Coca-Cola, an American multinational beverage corporation, tests the waters of decentralized finance (Defi) in its Northern Region plant.
The project, which was announced in early August is a tech partnership between The Baseline Protocol (TBP) and the largest bottling supply chain and was coined as CONA or Coke One North America.
Aiming to begin a “Coca-Cola Bottling Harbor” for less technical barriers for suppliers, the project and its premise allow not only private and secure communication on the Ethereum public blockchain, but also to contact DeFi applications, and tokenize assets.
As well, it will streamline some cross-organizational supply chain transactions and lift transparency for the bottlers’ complex supply chain.

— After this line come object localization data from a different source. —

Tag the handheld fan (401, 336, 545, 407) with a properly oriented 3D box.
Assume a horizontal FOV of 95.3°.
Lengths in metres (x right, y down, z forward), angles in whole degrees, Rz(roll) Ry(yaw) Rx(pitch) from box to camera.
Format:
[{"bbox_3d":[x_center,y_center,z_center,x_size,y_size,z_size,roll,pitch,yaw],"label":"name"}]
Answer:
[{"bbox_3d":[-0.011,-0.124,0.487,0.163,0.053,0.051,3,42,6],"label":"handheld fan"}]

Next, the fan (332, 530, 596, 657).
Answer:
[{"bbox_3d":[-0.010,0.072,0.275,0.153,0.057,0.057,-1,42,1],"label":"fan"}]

Furthermore, CONA reduces technical barriers from beyond its internal network by giving process for suppliers, such as raw materials’ vendors.
Other admin and paper trail documents processes like invoices requests, purchase orders, proposals, delivery, invoices, and payment are all automated.
It will mitigate errors and create a smooth flow for the suppliers once they log in.
Another critical feature of CONA is to use tokens, which allow parties to get blockchain-based tools like loans through DeFi applications.
This can be explained as a digital token on behalf of a purchase order and could be used by a supplier as security. The supplier can get working capital.
Initial reports said that CONA and its full processes are unveiled to the public Q4 2020.